Eval-Driven Development¶

Eval-Driven Development (EDD) is a critical development strategy for applications powered by Large Language Models (LLMs). This practice places continuous and rigorous evaluation at the heart of the development lifecycle.

Junjo accelerates EDD and complex workflow development by allowing one to iterate on their LLM prompts with many test inputs, and immediately see how the prompt changes impact the evaluation results.

Animated demo of eval-driven pytest execution and results

The above example demonstrates a simple pytest execution that gives pass / fail rates for a set of test inputs evaluating against a Junjo node.

Powered by pytest¶

Evaluate / Judge the output of your Junjo workflows and nodes with LLMs
Test individual nodes
Test entire workflows
Automate testing with CI / CD pipelines
Run on-demand as you iterate on your workflows
It just uses pytest!
Use tools like pytest-harvest to gather and track test results
No proprietary tools or testing platforms are required - everything happens directly in your codebase

Pytest executions can initialize an input state for the node, and analyze the results after the node executes its set_state updates.

Library Example¶

Check out src/base/sample_workflow/sample_subflow/nodes/create_joke_node/test to see an example eval system, setup to evaluate the joke created.

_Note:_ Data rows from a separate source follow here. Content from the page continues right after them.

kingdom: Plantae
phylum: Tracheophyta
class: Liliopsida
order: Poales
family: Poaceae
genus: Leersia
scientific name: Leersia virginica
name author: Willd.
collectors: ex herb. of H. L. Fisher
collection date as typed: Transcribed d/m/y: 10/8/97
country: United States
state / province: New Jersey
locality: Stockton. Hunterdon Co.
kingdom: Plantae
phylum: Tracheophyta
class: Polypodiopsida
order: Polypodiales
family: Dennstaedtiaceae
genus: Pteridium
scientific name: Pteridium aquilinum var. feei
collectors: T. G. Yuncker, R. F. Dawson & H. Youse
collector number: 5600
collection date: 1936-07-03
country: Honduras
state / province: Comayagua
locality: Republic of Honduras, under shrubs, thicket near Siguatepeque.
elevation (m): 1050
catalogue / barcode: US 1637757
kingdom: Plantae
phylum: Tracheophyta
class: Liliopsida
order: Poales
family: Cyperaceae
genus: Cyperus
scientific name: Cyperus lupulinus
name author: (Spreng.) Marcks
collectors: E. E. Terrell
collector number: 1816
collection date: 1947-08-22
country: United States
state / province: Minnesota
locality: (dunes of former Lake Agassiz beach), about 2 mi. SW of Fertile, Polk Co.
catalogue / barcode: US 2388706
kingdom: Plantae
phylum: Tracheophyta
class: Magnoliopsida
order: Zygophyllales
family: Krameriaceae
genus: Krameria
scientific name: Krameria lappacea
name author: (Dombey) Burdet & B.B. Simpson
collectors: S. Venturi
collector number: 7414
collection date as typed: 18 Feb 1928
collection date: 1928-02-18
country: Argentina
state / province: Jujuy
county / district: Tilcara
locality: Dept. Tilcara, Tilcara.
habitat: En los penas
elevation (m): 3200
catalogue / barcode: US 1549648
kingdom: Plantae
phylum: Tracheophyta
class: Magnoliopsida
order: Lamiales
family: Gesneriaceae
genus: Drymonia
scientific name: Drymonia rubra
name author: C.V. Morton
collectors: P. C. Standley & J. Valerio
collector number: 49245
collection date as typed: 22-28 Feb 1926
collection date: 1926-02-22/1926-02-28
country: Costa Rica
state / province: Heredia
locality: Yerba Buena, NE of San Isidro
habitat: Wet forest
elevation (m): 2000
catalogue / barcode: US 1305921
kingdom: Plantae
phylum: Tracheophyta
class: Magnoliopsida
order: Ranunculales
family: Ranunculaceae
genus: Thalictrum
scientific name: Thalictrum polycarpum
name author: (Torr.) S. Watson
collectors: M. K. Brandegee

Github link to test example
It uses a combination of asserts and live LLM evaluations
This example uses Gemini to evaluate the results of the create_joke_node against several test inputs inside test_cases.py
The eval has a prompt inside test_prompt.py
test_node.py executes the pytest test
The live node.py LLM call is executed to generate the result and state update for evaluation
Test failures include reasons why the prompt failed to generate output that passed the evaluation. See the test_schema.py.

On mission critical workflows, this setup can be used to orchestrate hundreds or thousands of test inputs against a prompt to ensure it covers all use cases well.

Testing Model Changes¶

This is also a great way to evaluate whether changing LLM models increases or decreases eval pass / fail rates, or changes the speed at which evals are completed.